The UN also appreciates the commitment of teachers who provided the much needed support to the Ministry of Education to implement the distance learning project. Those heroes stepped out of their places of safety when it was risky to do so and made themselves available for face- to-face lessons, in support of external examinations and classes, resulting in an exceptional performance of learners witnessed last year.
We have been informed of the possibility of a third wave of the coronavirus. We would like to take this opportunity to urge the Government to consider closing schools as a last resort to avoid further losses in learning time.
Ladies and gentlemen,
Churches are a very important stakeholder in education. Several churches own schools. This means they have a key role to play in protecting the education right of the girl child. The Hon Minister of Education made a call for all schools to ensure the reintegration of pregnant learners into the school system – a a call possibly followed by actions that we, the UN, applaud. The future of a girl child should not be disrupted by pregrancy and parental obligations.
Churches are encouraged to hear and act on that call, and are invited to partner with the Government, the UN and civil society organizations in addressing the issue of teenage pregnancies and the reintegration of learners into the school system.
We are also seeking the Church’ assistance in encouraging parents to support the school return of all children, boys and girls, and particularly the most vulnerable ones including teenage mothers. Churches should continue to ensure, with the Government, parents and all stakeholders that schools are safe and remain open amid the COVID-19 challenges.
School fees is also one of the barriers to education access. We hope that churches, alongside other partners, can engage in discussions to standardize school fees, especially in thesecondary where education is largely financed by parents.
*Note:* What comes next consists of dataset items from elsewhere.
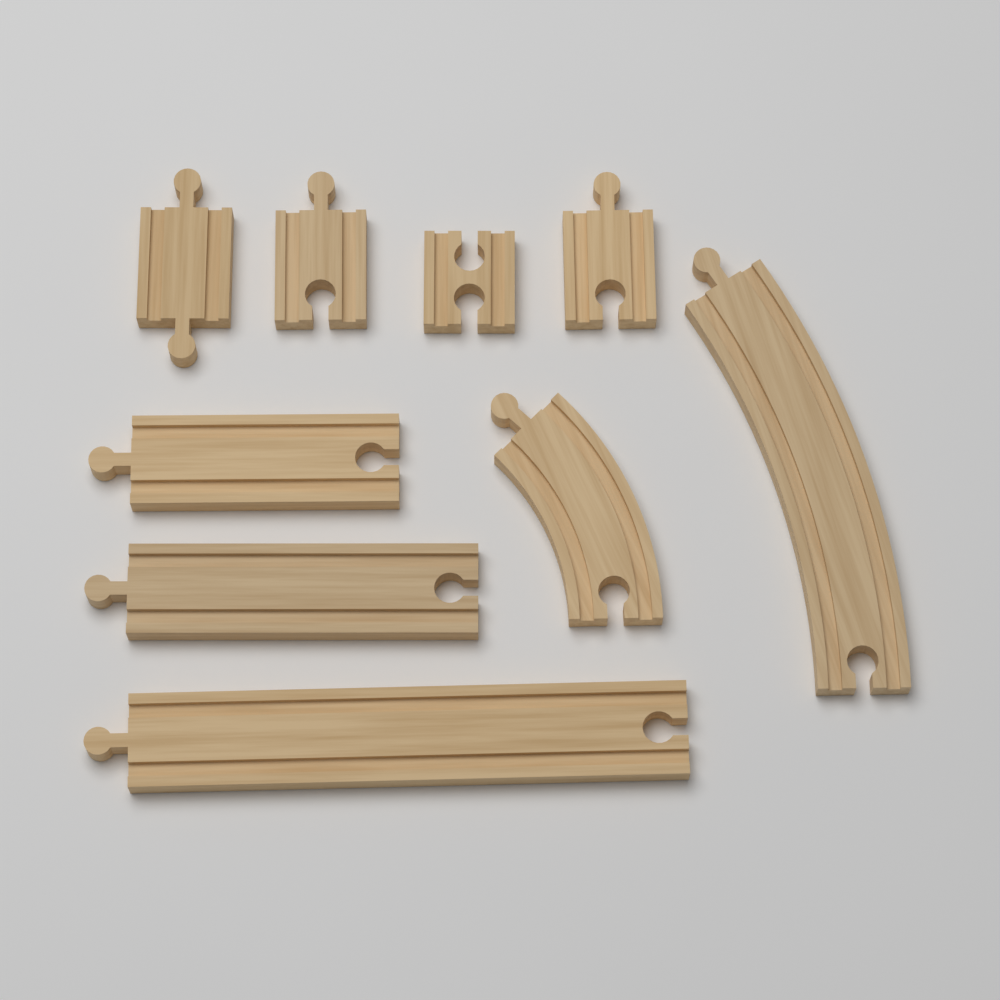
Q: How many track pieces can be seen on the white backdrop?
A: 9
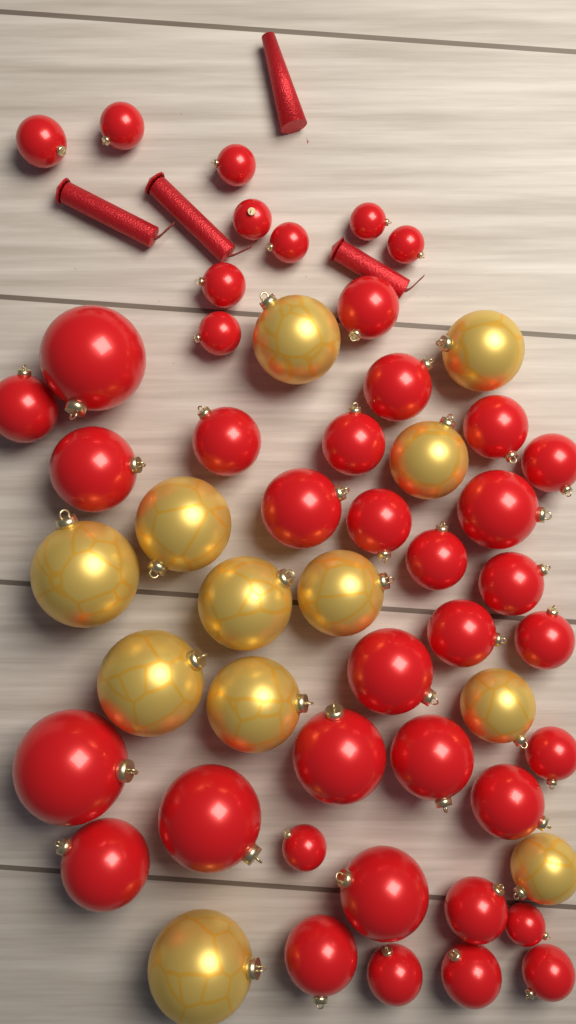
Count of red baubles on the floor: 41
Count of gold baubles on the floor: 12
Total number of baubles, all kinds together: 53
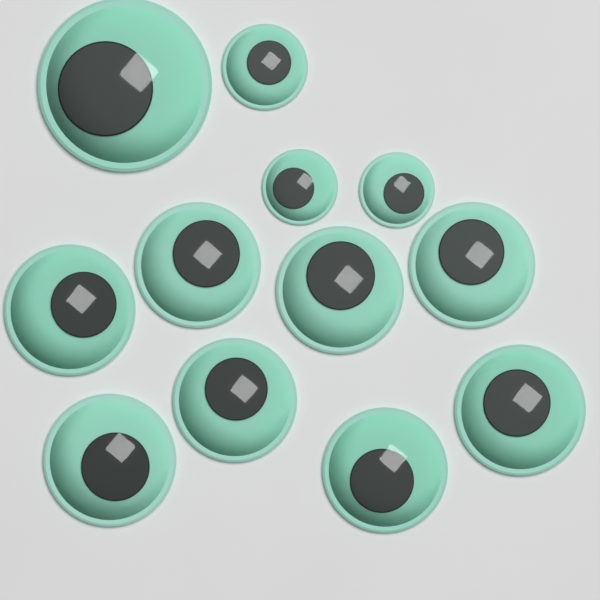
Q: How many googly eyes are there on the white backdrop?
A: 12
The COVID-19 situation has resulted in losses of incomes and livelihoods for many families. It is therefore likely that many parents will not be able to afford school fees for their children.
Ladies and gentlemen,
As I close, I am reminder of the words of Luke 12:48 which are ever true today and which read as follows: “From everyone who has been given much, much will be demanded; and from the one who has been entrusted with much, much more will be asked”.
As we stand alive, in any position of power or influence, it is therefore our common purpose, blessing and shared responsibility to protect and care for those who are vulnerable and in need, including our beloved children.
On behalf of the United Nations Family in Eswatini, I thank you for all that you are already doing to protect and care for the children of this nation. We look forward to exploring an important partnerships with you, our religious leaders, our brothers and sisters, in order to create a greater impact in the lives of God’s children.
Let us be known as an Eswatini that cares for its children; empowers, listens to and learns from them. I wish you all a very fruitful meeting.